▶ TASK DETAILS
Take the listing below and print exactly the lines starting at the line containing "left hip: (998, 1147)" and ending at the line containing "right back paw: (678, 1166)", both ends included, and no others.

▶ LISTED ENTRIES
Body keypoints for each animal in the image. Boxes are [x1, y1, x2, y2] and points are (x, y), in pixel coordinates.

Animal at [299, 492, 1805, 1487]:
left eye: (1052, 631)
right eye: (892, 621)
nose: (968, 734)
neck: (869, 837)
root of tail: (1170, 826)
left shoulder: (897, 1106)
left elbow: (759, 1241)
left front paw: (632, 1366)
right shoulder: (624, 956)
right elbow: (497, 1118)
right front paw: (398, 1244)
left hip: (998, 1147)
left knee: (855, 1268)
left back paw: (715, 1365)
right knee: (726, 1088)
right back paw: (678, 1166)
...
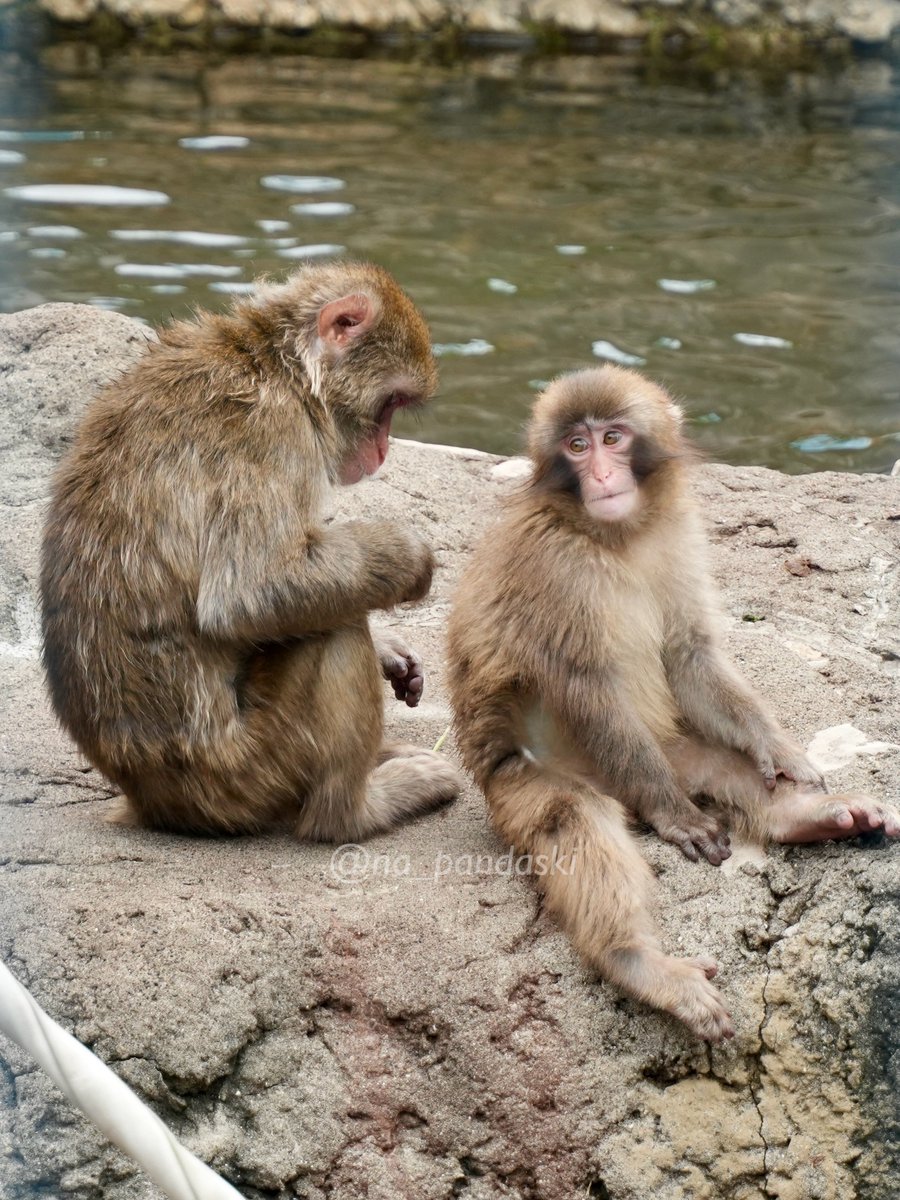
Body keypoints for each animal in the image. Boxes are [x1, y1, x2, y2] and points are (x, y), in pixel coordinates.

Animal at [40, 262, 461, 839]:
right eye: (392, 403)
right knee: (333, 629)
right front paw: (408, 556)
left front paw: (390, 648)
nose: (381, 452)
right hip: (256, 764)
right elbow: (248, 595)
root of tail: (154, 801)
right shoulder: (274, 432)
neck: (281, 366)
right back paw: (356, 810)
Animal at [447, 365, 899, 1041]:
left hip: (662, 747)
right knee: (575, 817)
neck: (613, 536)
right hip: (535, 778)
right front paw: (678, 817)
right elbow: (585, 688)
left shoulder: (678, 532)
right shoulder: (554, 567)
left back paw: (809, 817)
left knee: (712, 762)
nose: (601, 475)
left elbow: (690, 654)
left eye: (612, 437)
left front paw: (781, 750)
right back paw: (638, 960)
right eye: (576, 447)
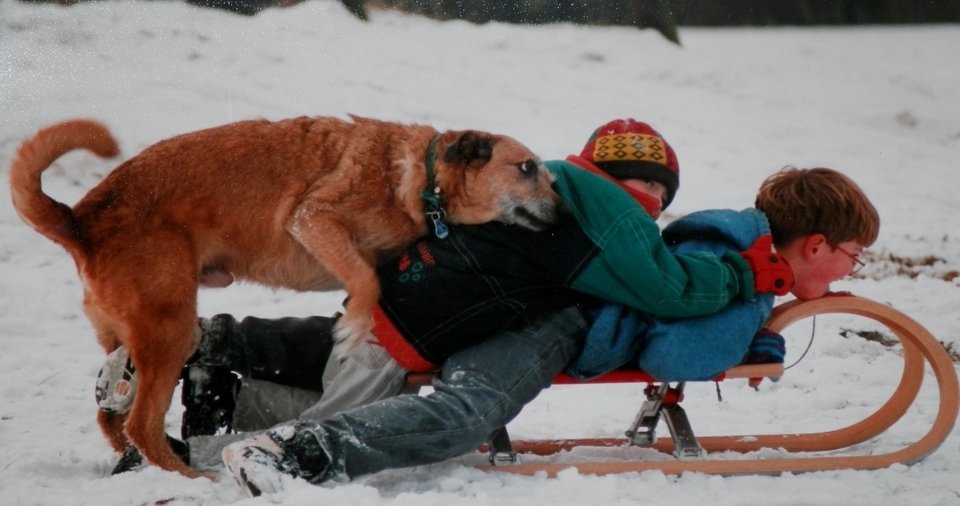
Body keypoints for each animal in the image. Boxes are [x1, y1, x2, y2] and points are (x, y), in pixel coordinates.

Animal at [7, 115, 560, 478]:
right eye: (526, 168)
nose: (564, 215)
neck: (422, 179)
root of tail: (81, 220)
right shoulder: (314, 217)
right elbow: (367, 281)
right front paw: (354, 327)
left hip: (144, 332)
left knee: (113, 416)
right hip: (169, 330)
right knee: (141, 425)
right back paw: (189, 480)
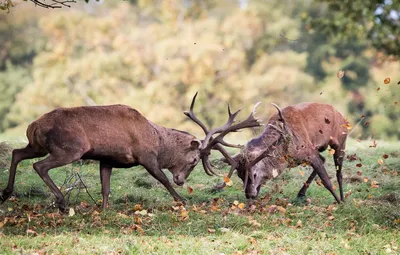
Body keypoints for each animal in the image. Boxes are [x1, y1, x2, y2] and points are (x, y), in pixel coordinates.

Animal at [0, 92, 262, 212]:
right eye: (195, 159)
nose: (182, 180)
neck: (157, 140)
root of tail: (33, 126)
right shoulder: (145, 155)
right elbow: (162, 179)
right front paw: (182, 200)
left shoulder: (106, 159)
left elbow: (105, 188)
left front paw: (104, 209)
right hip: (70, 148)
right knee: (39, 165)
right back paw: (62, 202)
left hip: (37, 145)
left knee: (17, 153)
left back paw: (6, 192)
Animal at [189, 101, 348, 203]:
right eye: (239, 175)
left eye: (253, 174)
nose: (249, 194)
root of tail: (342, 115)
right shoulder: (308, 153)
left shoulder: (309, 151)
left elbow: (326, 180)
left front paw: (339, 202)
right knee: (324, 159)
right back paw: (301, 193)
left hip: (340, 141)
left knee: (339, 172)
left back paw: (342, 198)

▶ RESPONSE AREA
left hip: (998, 1147)
left knee: (855, 1268)
left back paw: (715, 1365)
right knee: (726, 1088)
right back paw: (678, 1166)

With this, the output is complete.